Digging around, I found that this was not uncommon. There’s two ESPhome issues from 2019: #317 and #735 that report this kind of problems, with no good final answer on how to solve them, and unfortunately locked to collaborators, so I can’t leave breadcrumbs for the next person in there — and it’s why I am now writing this, hopefully it’ll save headaches for others.
The problem, as detailed in #735, is that the BLE scan parameters need to be adjusted to avoid missing the sensors’ broadcasts. I tried a few combinations, and at the end found that disabling the “active” scan worked — that is, letting the ESP32 passively listen to the broadcasts, without trying to actively scan the Bluetooth channels seemed to let it stay stable, now for over 24 hours. And it should also be, as far as I can tell, less battery-draining.

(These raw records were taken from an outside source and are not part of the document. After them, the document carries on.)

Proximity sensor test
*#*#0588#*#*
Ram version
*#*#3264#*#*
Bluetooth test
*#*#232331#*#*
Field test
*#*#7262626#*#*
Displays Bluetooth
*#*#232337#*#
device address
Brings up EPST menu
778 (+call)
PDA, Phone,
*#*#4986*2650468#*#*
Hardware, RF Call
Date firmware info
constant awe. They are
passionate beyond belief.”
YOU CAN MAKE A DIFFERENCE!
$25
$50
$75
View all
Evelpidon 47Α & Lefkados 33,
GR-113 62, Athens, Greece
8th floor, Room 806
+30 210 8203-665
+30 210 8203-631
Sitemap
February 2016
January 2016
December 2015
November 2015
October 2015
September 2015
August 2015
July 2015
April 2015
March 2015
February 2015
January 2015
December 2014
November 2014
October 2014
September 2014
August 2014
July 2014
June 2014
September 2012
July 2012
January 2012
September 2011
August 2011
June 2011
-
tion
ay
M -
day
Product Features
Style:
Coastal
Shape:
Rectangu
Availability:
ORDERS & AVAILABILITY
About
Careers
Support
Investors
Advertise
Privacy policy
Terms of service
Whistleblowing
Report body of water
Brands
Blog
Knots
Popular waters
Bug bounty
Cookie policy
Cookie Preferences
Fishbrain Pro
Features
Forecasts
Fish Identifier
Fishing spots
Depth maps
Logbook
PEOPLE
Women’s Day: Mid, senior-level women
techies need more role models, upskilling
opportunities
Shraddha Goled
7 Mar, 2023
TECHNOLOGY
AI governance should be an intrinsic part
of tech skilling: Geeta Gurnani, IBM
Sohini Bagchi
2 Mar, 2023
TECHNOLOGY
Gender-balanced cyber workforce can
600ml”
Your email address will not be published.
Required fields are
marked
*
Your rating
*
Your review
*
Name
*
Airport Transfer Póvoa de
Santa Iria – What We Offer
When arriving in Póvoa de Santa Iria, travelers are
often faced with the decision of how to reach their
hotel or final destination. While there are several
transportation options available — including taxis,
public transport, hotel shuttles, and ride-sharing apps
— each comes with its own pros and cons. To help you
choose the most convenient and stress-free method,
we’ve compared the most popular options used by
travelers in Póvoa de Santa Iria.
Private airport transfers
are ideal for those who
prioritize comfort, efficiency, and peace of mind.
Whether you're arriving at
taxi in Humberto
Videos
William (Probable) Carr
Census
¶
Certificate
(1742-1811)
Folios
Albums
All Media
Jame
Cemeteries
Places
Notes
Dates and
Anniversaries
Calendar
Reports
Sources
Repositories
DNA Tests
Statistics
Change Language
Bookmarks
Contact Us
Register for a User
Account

The final configuration looks something like this:
esp32_ble_tracker: scan_parameters: duration: 300s window: 48ms interval: 64ms active: False sensor: - platform: xiaomi_cgg1 mac_address: "XX:XX:XX:XX:XX:XX" temperature: name: "Far Corner Temperature" humidity: name: "Far Corner Humidity" battery_level: name: "Far Corner Battery Level"
The actual scan parameters should be, as far as I can tell, ignored when disabling the active scan. But since it works, I don’t dare to touch it yet. The code in ESPhome doesn’t make it very clear if changing those parameters when disabling active scan is entirely ignored, and I have not spent enough time going through the deep stack to figure this out for certain.
The only unfortunate option of having it set up this way, is that by default, Home Assistant will report all of the sensors in the same “room”, despite them being spread all over the apartment (okay, not all over the apartment in this case but in the winter garden).
I solved that by just disabling the default Lovelace dashboard and customizing it. Because turns out it’s much nicer to customize those dashboards than using the default, and it actually makes a lot more sense to look at it that way.
Looking To The Future
So now I have, for the first time, a good reason to use Home Assistant and to play around with it a bit. I actually have interesting “connected home” ideas to go with it — but they mostly rely on getting the pantograph windows working, as they don’t seem currently to be opening at all.
If I’m correct in my understanding, we’ll need to get the building managers to come and fix the electronic controls, in which case I’ll ask for something I can control somehow. And then it should be possible to have Home Assistant open the windows in the morning, assuming it’s not raining and the temperature is such that a bit of fresh air would be welcome (which is most of the summer, here).
It also gives me a bit more of an incentive to finish my acrylic lamps work — it would be easy, I think, to use one of those as a BLE bridge that just happens to have a NeoPixel output channel. And if I’m going “all in” to wire stuff into Home Assistant, it would also allow me to use the acrylic lamps as a way to signal for stuff.
So possibly expect a bit more noise on this front from me, either here or on Twitter.
Update 2020-12-06: The sensors I wrote about above are an older firmware CGG1 sensors that don’t use encryption. There appear to be a newer version out that does use encryption, and thus require extracting a bind key.
Please follow the reported issue for updates.
Update 2021-06-26: I forgot to update this, but ESPHome 1.17.1 and later support encrypted CGG1 out of the box as my pull request was merged.